[Stored data entries]

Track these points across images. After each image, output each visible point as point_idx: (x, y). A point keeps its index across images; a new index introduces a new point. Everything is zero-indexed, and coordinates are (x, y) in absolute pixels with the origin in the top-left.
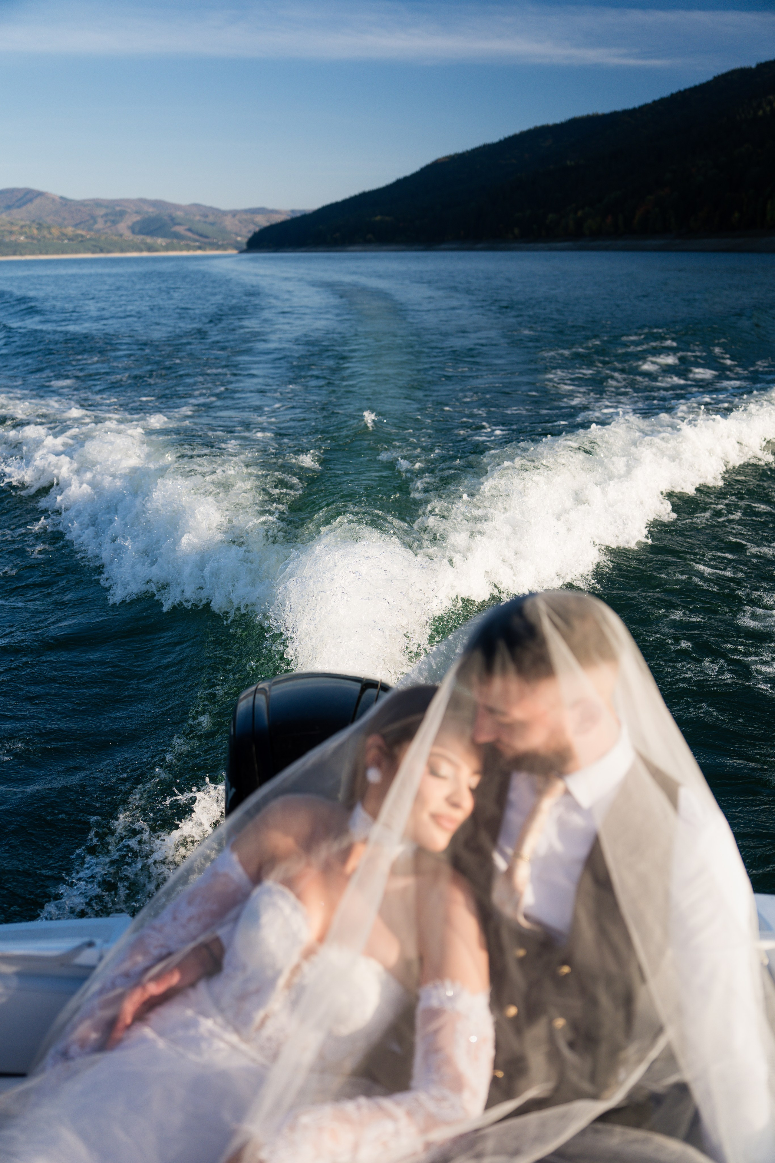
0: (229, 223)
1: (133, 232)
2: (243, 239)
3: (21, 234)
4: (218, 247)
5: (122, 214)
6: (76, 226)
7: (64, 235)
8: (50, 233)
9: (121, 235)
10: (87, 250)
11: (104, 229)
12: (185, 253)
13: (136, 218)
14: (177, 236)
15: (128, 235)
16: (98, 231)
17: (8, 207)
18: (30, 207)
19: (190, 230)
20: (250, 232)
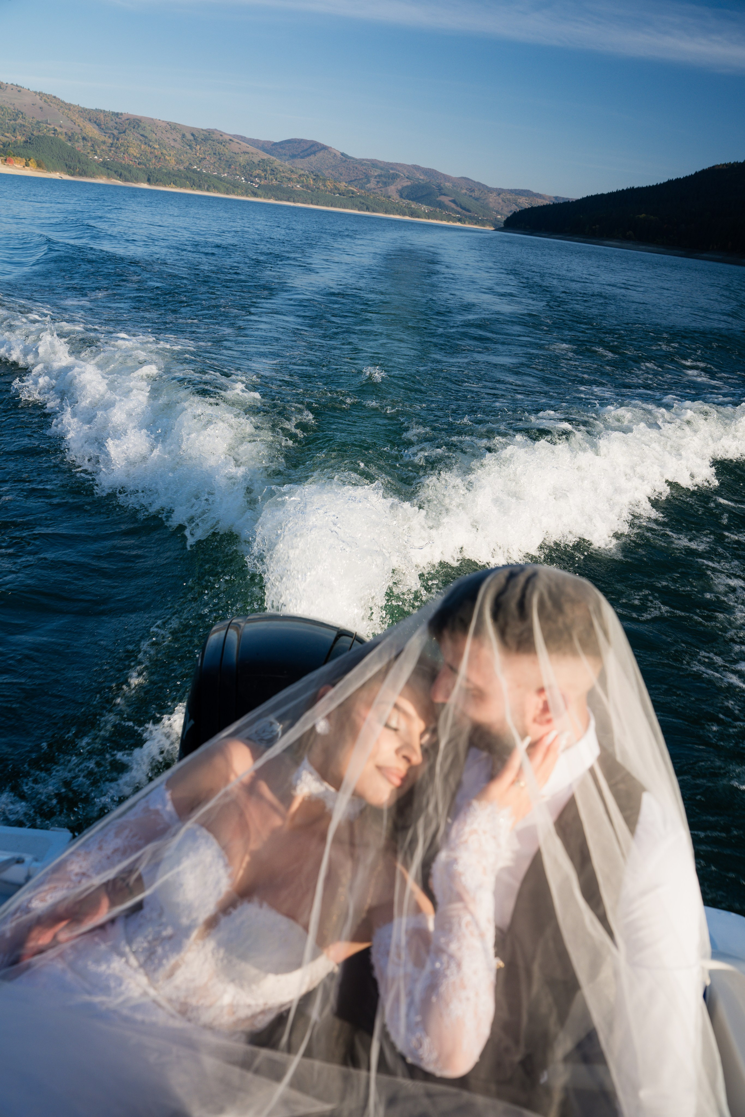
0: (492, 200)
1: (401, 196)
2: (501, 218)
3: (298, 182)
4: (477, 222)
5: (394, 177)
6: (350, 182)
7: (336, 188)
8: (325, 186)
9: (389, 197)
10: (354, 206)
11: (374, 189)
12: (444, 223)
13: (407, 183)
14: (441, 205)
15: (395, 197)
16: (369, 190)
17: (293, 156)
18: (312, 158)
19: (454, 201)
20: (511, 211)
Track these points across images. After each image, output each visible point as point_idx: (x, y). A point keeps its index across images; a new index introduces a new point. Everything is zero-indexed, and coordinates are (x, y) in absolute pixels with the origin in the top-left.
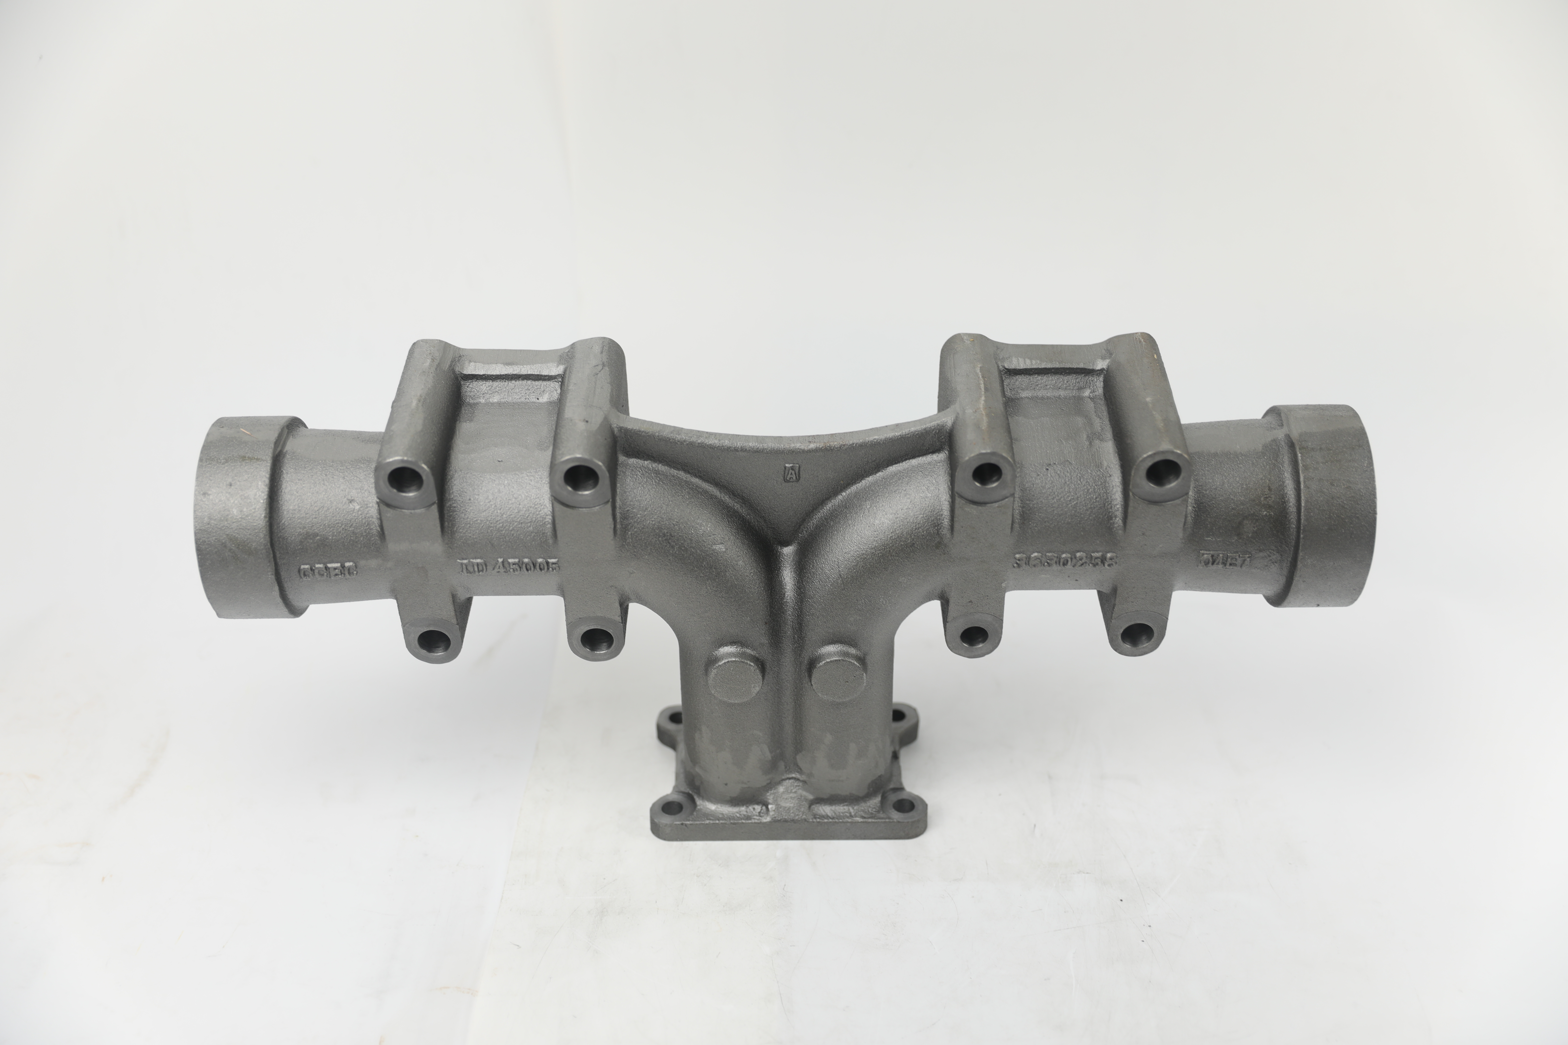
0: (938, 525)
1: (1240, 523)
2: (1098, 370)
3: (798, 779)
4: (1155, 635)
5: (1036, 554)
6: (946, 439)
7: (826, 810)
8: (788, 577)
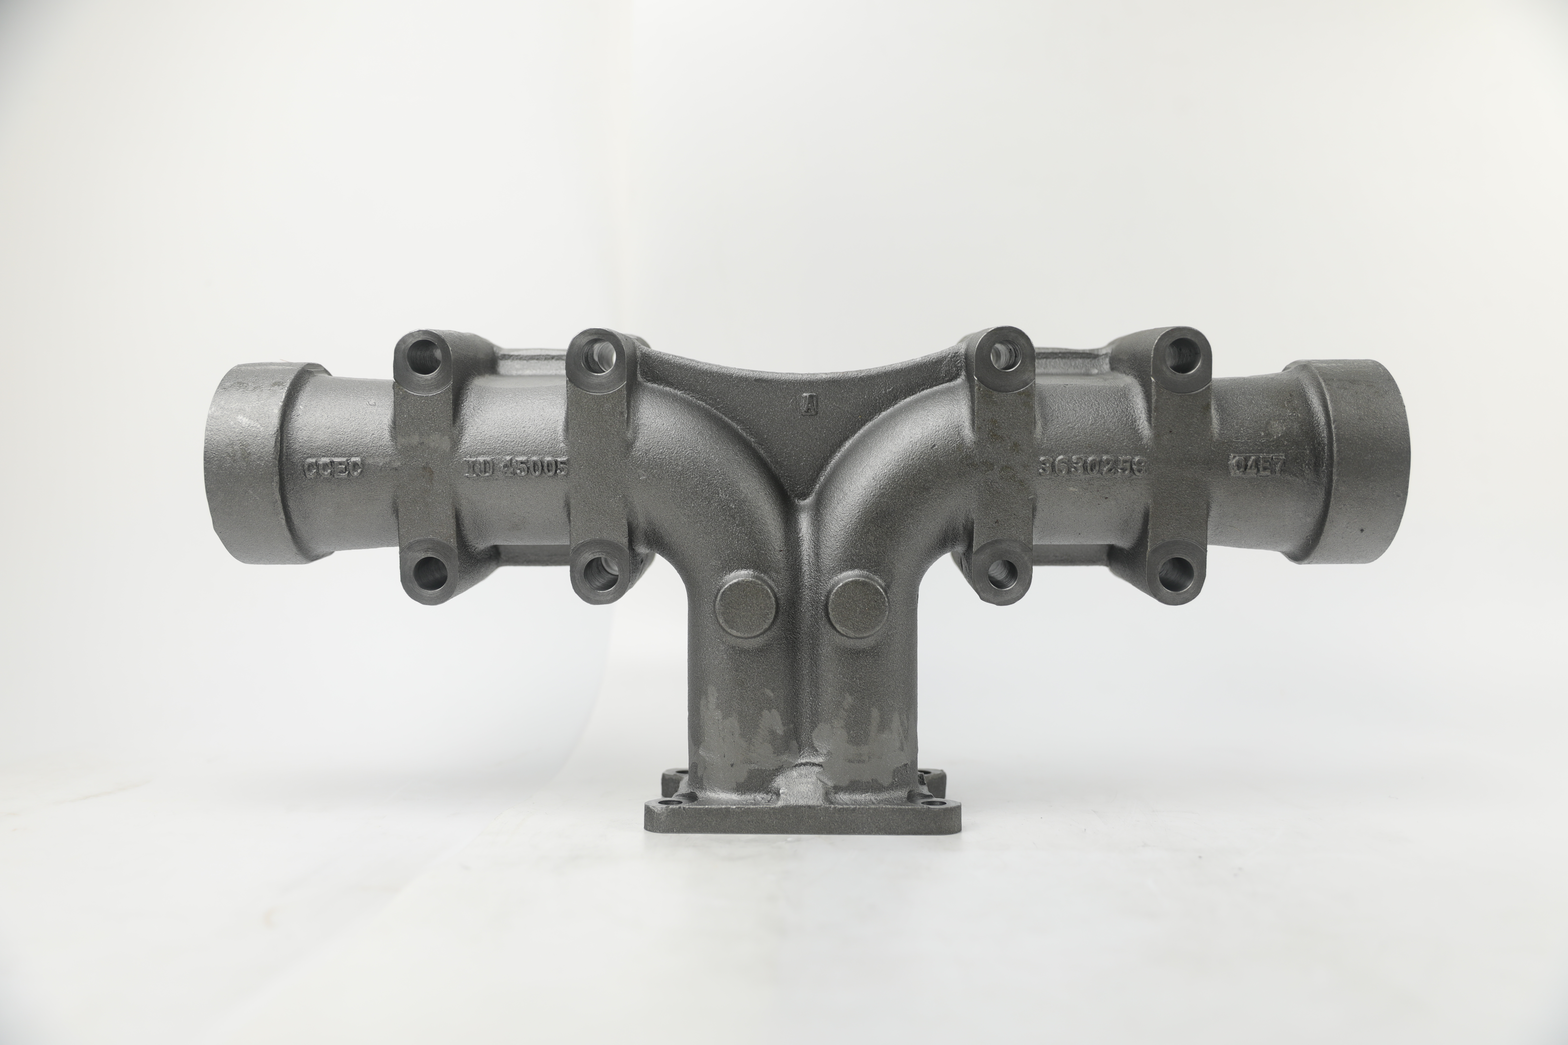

- _WHAT THIS TASK INVOLVES_
Images are to be skipped, and each line above is to be returned exactly.

- _RESPONSE BELOW_
Track these points across images. After each image, output each visible point as point_idx: (x, y). A point keeps its index across images; a new index introduces a new point. Everything is zero-indexed, and coordinates are (x, y) in absolute pixels with the origin in the top-left.
0: (229, 223)
1: (133, 232)
2: (243, 239)
3: (21, 234)
4: (218, 247)
5: (122, 214)
6: (76, 226)
7: (64, 235)
8: (50, 233)
9: (121, 235)
10: (87, 250)
11: (104, 229)
12: (185, 253)
13: (136, 218)
14: (177, 236)
15: (128, 235)
16: (98, 231)
17: (8, 207)
18: (30, 207)
19: (190, 230)
20: (250, 232)
0: (492, 200)
1: (401, 196)
2: (501, 218)
3: (298, 182)
4: (477, 222)
5: (394, 177)
6: (350, 182)
7: (336, 188)
8: (325, 186)
9: (389, 197)
10: (354, 206)
11: (374, 189)
12: (444, 223)
13: (407, 183)
14: (441, 205)
15: (395, 197)
16: (369, 190)
17: (293, 156)
18: (312, 158)
19: (454, 201)
20: (511, 211)
Track these points across images. After each image, output each visible point as point_idx: (x, y). A point keeps its index across images; a new index introduces a new point. Everything is zero-indexed, and coordinates are (x, y) in absolute pixels with the origin in the top-left.
0: (938, 525)
1: (1240, 523)
2: (1098, 370)
3: (798, 779)
4: (1155, 635)
5: (1036, 554)
6: (946, 439)
7: (826, 810)
8: (788, 577)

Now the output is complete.